I have just gotten that much cooler; not only do I live in Japan but I have now lived through an earthquake.
It started off as a normal day, teaching, planning, waiting for classes to begin, eating a few times, but it's now a day I don't think I'll forget for a while. My classes had just finished for the day and I was absolutely starving (having mostly salad for two meals in a day does that to you...) so I started rooting through my candy stash I keep in Kaila's room trying to find something to satisfy my belly. Then Kaila brought up the option of making baked apples that I voted for. We were just sitting on her bed finishing them up when one wall started shaking, then two, then the whole building. At first maybe I thought just a loud truck was driving by, but I soon realized I was sitting in a natural disaster. Kaila and I clutched onto each other, our eyes wide; if my face looked anything like her face I probably looked pretty scared.

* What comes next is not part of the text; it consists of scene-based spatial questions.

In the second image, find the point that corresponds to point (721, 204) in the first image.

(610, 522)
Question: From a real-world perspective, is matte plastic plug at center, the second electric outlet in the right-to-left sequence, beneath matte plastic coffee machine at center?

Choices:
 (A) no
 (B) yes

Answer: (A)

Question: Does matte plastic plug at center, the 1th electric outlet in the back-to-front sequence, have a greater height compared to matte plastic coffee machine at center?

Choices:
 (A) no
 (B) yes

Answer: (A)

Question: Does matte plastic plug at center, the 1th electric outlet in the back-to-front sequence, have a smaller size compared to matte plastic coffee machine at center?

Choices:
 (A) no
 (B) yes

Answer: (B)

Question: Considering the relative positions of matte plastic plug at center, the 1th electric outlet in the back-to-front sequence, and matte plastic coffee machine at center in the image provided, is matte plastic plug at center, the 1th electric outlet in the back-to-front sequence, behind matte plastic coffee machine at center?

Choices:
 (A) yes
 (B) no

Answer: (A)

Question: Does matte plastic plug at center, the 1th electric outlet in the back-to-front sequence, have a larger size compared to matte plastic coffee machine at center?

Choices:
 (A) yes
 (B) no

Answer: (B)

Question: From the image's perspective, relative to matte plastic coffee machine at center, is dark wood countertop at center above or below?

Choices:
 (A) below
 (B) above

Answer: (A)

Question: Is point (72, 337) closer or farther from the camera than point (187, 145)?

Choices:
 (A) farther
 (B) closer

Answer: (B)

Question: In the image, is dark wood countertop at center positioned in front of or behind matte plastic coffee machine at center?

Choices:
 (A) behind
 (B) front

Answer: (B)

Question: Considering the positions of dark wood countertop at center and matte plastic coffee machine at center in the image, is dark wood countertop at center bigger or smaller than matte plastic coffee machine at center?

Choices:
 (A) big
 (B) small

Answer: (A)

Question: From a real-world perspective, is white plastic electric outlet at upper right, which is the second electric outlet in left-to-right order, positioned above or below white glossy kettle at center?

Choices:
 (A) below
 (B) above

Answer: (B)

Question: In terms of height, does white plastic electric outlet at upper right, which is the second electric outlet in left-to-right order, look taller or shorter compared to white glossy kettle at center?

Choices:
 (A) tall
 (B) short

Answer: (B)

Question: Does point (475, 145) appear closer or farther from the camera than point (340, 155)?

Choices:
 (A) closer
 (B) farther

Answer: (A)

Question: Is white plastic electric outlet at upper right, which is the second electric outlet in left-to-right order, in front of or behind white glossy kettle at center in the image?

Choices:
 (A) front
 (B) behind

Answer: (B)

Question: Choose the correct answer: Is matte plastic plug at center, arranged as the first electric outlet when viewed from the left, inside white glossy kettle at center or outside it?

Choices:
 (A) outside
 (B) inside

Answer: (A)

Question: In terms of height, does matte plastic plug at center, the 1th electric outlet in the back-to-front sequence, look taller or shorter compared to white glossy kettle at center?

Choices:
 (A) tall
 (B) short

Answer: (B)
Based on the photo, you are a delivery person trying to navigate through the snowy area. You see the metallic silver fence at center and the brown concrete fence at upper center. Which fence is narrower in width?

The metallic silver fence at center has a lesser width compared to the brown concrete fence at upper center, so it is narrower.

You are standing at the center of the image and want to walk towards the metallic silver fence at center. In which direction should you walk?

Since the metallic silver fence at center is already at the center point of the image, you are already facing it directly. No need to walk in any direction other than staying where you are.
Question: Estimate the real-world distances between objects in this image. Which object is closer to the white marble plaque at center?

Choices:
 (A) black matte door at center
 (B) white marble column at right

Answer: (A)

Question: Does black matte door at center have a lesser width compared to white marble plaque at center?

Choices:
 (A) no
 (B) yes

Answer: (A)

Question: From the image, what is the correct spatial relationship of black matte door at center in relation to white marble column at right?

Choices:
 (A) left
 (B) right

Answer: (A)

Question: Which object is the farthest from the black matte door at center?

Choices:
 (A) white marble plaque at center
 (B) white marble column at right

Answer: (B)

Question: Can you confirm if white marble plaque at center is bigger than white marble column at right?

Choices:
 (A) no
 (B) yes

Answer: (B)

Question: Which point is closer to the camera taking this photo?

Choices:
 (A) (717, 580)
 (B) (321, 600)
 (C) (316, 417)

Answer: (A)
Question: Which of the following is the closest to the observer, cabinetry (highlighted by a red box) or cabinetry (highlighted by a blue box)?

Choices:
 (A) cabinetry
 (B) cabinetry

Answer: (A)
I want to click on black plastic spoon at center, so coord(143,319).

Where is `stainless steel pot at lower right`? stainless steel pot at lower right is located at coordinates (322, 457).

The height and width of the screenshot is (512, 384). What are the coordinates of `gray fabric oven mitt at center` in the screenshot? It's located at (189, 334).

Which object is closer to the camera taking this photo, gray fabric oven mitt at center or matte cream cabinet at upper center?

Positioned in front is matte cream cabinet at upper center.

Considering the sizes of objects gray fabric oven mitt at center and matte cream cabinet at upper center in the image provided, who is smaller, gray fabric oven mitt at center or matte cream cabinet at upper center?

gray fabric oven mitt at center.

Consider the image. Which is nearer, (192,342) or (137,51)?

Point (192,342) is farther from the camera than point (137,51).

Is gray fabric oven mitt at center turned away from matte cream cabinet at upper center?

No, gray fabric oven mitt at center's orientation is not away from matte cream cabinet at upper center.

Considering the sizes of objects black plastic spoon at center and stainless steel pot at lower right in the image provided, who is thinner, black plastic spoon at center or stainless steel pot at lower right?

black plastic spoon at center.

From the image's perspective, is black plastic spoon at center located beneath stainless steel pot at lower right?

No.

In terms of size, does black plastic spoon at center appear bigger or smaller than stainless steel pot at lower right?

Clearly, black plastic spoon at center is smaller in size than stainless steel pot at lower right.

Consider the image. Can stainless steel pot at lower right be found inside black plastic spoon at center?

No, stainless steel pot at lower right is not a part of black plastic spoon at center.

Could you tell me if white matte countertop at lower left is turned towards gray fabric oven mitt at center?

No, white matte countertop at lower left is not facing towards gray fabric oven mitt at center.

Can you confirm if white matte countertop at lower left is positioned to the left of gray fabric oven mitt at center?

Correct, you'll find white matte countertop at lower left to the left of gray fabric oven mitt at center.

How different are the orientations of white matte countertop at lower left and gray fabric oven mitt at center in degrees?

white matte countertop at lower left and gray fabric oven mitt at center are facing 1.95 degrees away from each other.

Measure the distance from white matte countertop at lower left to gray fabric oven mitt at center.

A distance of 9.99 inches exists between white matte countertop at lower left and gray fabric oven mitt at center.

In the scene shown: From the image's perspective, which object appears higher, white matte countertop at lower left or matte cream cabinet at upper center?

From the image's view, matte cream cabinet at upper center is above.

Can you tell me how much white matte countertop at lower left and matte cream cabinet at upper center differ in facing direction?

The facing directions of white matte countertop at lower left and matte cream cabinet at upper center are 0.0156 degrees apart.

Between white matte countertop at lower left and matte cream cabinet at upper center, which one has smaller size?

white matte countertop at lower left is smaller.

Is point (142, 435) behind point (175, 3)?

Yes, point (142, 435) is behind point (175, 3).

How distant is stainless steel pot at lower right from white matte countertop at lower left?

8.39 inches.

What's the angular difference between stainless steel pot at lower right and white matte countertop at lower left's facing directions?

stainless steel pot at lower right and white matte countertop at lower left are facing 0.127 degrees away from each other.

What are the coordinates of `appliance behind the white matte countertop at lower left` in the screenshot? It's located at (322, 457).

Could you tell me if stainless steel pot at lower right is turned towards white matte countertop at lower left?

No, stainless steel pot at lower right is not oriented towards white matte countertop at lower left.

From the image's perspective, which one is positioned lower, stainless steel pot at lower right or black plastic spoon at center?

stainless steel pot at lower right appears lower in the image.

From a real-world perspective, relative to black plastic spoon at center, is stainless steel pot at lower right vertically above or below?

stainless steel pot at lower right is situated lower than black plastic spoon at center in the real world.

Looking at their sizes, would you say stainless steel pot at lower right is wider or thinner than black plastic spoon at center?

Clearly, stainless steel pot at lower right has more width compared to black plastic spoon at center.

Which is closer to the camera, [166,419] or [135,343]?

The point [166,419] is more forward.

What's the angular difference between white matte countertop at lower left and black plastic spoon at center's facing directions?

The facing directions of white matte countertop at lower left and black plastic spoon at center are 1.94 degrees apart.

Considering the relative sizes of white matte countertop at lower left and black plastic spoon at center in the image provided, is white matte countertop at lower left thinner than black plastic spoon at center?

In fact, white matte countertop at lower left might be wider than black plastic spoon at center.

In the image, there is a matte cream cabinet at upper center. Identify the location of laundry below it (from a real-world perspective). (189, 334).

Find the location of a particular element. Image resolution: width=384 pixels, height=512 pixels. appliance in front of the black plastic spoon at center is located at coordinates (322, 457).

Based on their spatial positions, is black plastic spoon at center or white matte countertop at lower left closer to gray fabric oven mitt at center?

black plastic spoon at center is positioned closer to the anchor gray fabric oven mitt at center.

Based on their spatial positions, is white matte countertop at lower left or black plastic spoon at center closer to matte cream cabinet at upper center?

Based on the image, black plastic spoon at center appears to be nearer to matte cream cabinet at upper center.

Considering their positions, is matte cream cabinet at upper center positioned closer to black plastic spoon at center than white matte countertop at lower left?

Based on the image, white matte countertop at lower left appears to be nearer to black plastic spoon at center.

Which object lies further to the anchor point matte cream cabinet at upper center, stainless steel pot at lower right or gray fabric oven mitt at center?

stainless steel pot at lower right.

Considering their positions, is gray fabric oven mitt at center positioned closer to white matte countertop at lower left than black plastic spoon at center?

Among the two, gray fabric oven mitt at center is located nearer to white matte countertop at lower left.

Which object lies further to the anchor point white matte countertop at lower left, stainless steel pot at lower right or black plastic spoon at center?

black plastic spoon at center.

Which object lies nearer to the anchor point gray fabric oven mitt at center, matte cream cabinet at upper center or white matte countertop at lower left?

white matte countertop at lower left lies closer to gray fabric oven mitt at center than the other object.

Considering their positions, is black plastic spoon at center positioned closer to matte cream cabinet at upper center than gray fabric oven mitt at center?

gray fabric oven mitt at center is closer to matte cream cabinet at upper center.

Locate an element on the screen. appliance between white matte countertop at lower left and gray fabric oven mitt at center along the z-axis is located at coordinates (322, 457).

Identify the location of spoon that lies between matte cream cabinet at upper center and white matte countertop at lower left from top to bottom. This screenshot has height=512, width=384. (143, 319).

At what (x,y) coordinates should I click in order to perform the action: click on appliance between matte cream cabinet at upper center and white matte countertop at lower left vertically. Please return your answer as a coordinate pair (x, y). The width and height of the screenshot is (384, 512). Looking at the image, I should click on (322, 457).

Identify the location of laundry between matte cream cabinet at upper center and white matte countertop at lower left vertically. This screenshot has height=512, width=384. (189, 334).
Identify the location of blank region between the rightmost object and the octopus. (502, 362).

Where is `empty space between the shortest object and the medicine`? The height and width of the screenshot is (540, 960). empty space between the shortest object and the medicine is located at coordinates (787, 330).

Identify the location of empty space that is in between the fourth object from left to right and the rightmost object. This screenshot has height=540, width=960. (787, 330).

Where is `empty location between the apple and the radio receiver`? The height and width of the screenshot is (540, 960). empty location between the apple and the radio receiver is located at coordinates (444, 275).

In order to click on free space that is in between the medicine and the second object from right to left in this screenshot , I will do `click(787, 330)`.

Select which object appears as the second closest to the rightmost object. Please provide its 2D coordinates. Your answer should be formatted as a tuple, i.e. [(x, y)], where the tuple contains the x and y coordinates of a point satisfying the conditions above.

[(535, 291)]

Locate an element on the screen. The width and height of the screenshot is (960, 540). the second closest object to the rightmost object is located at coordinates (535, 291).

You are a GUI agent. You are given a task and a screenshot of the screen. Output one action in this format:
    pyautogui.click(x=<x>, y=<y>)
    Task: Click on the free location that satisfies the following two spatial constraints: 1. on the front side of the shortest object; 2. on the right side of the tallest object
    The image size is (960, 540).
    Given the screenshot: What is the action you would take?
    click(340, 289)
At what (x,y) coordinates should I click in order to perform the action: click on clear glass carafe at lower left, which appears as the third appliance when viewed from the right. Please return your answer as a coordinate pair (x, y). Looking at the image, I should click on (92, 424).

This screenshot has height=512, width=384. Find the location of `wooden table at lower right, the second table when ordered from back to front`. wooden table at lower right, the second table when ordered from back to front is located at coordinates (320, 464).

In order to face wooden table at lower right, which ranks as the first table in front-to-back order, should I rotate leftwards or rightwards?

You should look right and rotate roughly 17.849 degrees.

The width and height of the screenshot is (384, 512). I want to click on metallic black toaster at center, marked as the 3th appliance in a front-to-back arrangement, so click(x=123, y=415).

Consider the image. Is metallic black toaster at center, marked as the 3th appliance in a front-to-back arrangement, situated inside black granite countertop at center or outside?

And then all at once it was over.
It is a weird feeling to suddenly realize everything you've thought was stable suddenly isn't; stability is something I think we all take for granted. It's easy to get lost in our own worlds, thinking we're in control, but that's really not the case; we live in a world that has a Sovereign God, and when he reaches his hand down into our world and exercises his power through things like earthquakes it makes you feel really small. And this God who controls every earthquake, who sees everything in the world and holds the universe in His hands knows me, little me, and loves me with everything He is.
That is simply an amazing thought.

Sunday, March 04, 2007

Not Much of Anything

I don't have anything particularily... particular anything...not much of anything to say.
I could write about how warm it is this year (last year at this time I was sleeping with eight blankets, as well as socks, long johns, sweats, about three shirts and a hoody and sometimes a touque and I was still cold, while this year I only have four blankts), how my classes are trucking on as normal (or not so normal because it's the start of the new school year in Japan and everything will be changing soon), how I'm still bringing new Japanese worship songs to the church and leading them every Sunday (I started a new one today that I had never heard before and I practiced it last night...sketchy...), how I just got back from Odate and I went to Baskin Robins again and got my same small double in a cup (the people who work in that store know who I am and they laugh at me every time I come), how my house is still gross and dirty (but Kaila agrees that there's a weird dust in this country that gets everything covered again right as soon as you clean), how I've been trying to write a song but it won't come out (I'm still frustrated even though I've come to realize they're not my songs and I really don't control the pace God decides to give them to me...), how I'm starting a Jeremiah correspondance course with CLBI tomorrow and there's so much work it's overwhelming (if I was doing school full time I think it would still take about two weeks to finish), how me and Kaila are going to the Toyomura's house tomorrow for okonomiyaki (they are my amazing Japanese parents who have decided they're coming to my wedding and doing a speech...not that I'm getting married anytime soon...and who are oh so close to getting baptized, thus declaring themselves as Christians in this country), how I've been speaking a lot of English lately and my Japanese is getting lost (this also is frustrating but I've noticed a pattern of intense learning and then platau-ing, so I'm hoping I'm on a platau)
... so like I said, I don't particularily have much to say (which might be a good thing because it's time for bed).